Вот какие повреждения нанесли мы противнику. Броненосец «Микаса», на котором держал свой флаг командующий эскадрой адмирал Того, получил более тридцати наших крупных снарядов. У него были пробиты трубы, палубы, повреждено много орудий и разбиты казематы. На нем насчитывалось убитыми и ранеными шесть офицеров, один кондуктор и сто шесть нижних чинов. Крейсер «Нанива» получил пробоину у ватерлинии и вышел из строя. Крейсер «Кассаги», которому снарядом пробило борт ниже ватерлинии, вынужден был, ввиду большой прибыли воды, уйти в залив Абурадани. Все эти три корабля, безусловно, были бы потоплены, если бы мы имели полноценные снаряды. Были серьезные попадания в броненосцы «Сикисима», «Фудзи» и «Асахи». Пострадали в бою и крейсеры «Ниссин», «Кассуга», «Идзуми», «Адзума», «Якумо», «Асама», «Читосе», «Акаш», «Цусима». Авизо «Чихая» получил от нашего снаряда течь в угольной яме и удалился с поля сражения. Около двух десятков истребителей и миноносцев настолько были повреждены, что некоторые вышли из боя, а три из них были потоплены. Все это мы знали, как знали и то, какие потери японцы понесли при блокаде Порт-Артура. Там из списка их флота выбыли два первоклассных броненосца – «Ясима» и «Хатсусе» – и десять небольших судов. За весь период войны и коммерческий неприятельский флот убавился на тридцать пять пароходов. Но вместо этой потери японцы подняли в Порт-Артуре и захватили в плен пятьдесят девять наших пароходов. А военный их флот, уничтожив 1-ю и 2-ю наши эскадры, не только не уменьшился, а увеличился. Недавно, месяца три назад, японский император устроил в Токийском заливе смотр своему флоту, в состав которого вошли наши корабли. Из 1-й нашей эскадры были следующие суда под японским флагом, поднятые противником в Порт-Артуре: броненосцы «Пересвет», «Ретвизан», «Победа» и «Полтава»; крейсеры «Паллада», «Варяг» и «Баян»; истребители «Сильный» и захваченный в Чифу «Решительный»; минные крейсеры «Гайдамак» и «Посадник». На том же смотру были представлены и суда нашей 2-й эскадры: броненосцы «Николай I», «Орел», «Апраксин» и «Сенявин» и истребитель «Бедовый».

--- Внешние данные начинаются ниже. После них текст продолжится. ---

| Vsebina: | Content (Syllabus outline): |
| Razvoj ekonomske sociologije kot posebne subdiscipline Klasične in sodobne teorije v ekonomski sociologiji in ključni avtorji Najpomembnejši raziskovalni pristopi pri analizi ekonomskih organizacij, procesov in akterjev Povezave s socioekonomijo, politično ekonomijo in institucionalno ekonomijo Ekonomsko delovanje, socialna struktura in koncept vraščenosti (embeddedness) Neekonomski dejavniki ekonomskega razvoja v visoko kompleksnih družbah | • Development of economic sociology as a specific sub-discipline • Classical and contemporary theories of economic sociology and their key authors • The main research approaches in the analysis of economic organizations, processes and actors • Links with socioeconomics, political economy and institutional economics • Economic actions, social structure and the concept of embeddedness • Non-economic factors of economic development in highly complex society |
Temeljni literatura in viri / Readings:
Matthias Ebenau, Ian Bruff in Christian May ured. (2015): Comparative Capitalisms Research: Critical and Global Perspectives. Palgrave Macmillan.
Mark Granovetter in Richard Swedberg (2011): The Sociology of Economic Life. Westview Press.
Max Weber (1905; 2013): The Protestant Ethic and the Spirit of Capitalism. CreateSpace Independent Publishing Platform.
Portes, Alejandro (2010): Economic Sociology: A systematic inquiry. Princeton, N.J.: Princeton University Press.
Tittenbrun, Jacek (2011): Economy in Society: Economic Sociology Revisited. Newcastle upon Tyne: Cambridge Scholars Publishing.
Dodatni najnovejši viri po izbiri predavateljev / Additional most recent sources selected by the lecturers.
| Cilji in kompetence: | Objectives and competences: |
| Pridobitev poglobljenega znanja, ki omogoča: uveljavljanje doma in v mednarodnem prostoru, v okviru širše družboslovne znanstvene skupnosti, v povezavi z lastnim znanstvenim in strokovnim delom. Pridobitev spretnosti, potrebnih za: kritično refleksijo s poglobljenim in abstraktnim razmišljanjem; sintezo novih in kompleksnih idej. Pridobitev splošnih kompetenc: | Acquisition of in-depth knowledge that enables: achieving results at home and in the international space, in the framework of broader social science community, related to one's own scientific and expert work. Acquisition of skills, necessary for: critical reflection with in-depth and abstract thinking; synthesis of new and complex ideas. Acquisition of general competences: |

Гальванер Голубев, читая свою потрепанную тетрадь, напоминал собою сурового судью, обвиняющего царское правительство в чудовищных преступлениях. Все эти цифры наших потерь давно были нам известны, но теперь, среди моря, на виду печального для нас острова Цусима, действовали на всех слушателей потрясающе. Сам Голубев был бледен, голос его дрожал. Наконец, подняв руки, словно показывая народу страшные улики, он стал выкрикивать:
– Разве это была война? Японцы истребляли нас, как зверобой истребляет беззащитных тюленей на льдах... И мы будем терпеть такое правительство?..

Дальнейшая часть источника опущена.